Chantilly é pequena, mas cheia de história — a começar pelo célebre creme que o também célebre cozinheiro François Vatel (retratado no longa-metragem Vatel, de 2000) criou por lá. E não dá para esquecer que a pronúncia, em francês, vai sem o L. Vira Chanti-y — o que aprendi depois de ser corrigido pelos locais. Os dois grandes atrativos da cidade são o Museu do Cavalo (que vale pela bela construção que fica ao lado do hipódromo, mesmo que você não se interesse por cavalos como eu) e, obviamente, o famoso castelo de Chantilly — no Brasil mais conhecido como o « castelo da Cicarelli e do Ronaldo ».

E o château é, de fato, o grande destaque. Não sou de me empolgar muito com castelos e palácios — prefiro fazer o « turismo que senta num café », que aprecia as nunces do cotidiano, não os monumentos, como já contei por aqui. Mas tive que dar o braço a torcer quando vi o Château de Chantilly: ele é belo, como muitos são, mas é belo não pela magnitude, pela ostentação, pela riqueza. Mas por um conjunto de coisas simples que fazem dele uma espécie de castelo em que qualquer um sente que poderia morar. Difícil um castelo parecer intimista, não é? Entre os elementos que compõem essa atmosfera está sem dúvida o bucolismo. O castelo é cercado por um lago cheio de patos — que sofrem nas águas congeladas desta época — e, na maior parte do tempo, o barulho dos patos é tudo o que se ouve por lá. Os turistas, em menor quantidade que no castelo de Versailles, por exemplo, não são ruidosos. No máximo, ouvem-se seus passos lentos arrastados sobre o chão de pedrinhas. Tudo colabora para uma sensação de paz. Ou seja, um bom programa para um domingo em que se quer escapar da cidade e desligar o cérebro.

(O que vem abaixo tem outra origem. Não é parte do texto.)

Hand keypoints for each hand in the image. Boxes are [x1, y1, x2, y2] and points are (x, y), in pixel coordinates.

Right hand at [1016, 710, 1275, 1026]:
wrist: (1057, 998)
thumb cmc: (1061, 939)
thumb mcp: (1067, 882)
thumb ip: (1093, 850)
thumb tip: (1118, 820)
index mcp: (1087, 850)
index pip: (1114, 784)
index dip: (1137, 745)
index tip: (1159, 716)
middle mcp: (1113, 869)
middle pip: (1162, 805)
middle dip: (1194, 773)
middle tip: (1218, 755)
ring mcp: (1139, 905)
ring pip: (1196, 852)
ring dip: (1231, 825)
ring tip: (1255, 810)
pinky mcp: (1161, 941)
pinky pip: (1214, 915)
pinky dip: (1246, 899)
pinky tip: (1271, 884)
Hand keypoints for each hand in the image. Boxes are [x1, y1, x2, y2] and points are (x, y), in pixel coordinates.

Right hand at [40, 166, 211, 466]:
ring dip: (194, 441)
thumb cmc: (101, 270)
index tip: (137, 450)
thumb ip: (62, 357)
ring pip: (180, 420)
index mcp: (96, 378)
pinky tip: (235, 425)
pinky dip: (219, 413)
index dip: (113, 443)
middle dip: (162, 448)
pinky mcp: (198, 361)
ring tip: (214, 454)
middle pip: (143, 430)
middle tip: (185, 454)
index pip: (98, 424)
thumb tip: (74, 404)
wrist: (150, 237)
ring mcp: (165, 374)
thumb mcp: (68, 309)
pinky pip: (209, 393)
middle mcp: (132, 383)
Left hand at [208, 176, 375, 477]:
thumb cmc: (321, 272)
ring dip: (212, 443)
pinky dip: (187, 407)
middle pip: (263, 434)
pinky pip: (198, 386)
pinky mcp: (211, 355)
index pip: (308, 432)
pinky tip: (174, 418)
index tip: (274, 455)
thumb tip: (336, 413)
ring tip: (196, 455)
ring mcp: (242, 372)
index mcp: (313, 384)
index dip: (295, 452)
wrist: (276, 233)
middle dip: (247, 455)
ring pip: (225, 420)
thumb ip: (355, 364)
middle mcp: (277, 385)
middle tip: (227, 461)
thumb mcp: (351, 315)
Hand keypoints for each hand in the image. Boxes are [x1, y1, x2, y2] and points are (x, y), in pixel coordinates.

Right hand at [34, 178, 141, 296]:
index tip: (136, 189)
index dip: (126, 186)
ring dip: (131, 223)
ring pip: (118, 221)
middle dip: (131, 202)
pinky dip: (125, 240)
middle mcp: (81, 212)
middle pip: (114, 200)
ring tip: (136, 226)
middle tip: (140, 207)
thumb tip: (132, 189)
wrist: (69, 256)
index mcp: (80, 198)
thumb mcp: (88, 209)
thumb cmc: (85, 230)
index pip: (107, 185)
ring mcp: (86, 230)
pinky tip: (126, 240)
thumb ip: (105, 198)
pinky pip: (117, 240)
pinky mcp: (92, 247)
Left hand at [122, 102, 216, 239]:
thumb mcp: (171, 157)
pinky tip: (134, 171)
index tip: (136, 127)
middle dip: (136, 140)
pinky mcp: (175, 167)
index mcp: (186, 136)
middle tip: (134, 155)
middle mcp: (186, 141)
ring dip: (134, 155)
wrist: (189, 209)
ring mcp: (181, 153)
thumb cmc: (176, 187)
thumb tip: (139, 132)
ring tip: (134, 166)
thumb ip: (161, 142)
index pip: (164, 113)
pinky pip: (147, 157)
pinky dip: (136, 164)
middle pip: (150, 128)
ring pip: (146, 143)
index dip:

Outro detalhe inusitado e que torna o castelo simpático é a obsessão de seus antigos e vários proprietários por cachorros. Tem estátuas e pinturas retratando cachorro por todos os lados, dentro e fora do castelo. Aparentemente porque essa é uma região de caça, tarefa para a qual os cães sempre foram bastante uteis ao homem.

O centro da cidade, bem próximo ao castelo (15 minutos de caminhada entre os dois), revela uma típica cidade do norte da França, com construções e jardins que lembram a Inglaterra. Como o dia estava chuvoso e frio, quase não havia pessoas pelas ruas. O que me leva a crer que essa sensação de paz verificada em Chantilly deve ser privilégio do inverno. Mas o inverno, como sempre, mais atrapalha do que ajuda. Ajuda a criar um clima romântico, com a cerração envolvendo o château, mas arruina qualquer tentativa de piquenique, como o que a gente pretendia fazer no gramado.

Ah, dentro do castelo também fica o Museu Condé, com um incrível acervo de obras de arte. Os aposentos do castelo só podem ser vistos nas visitas guiadas (somente em francês), que rolam três vezes ao dia. A entrada para o castelo e para o museu fica em 10 euros para estudante. Também é possível almoçar no restaurante do castelo, que leva o nome do grande Vatel, mas daí a conta é mais salgada.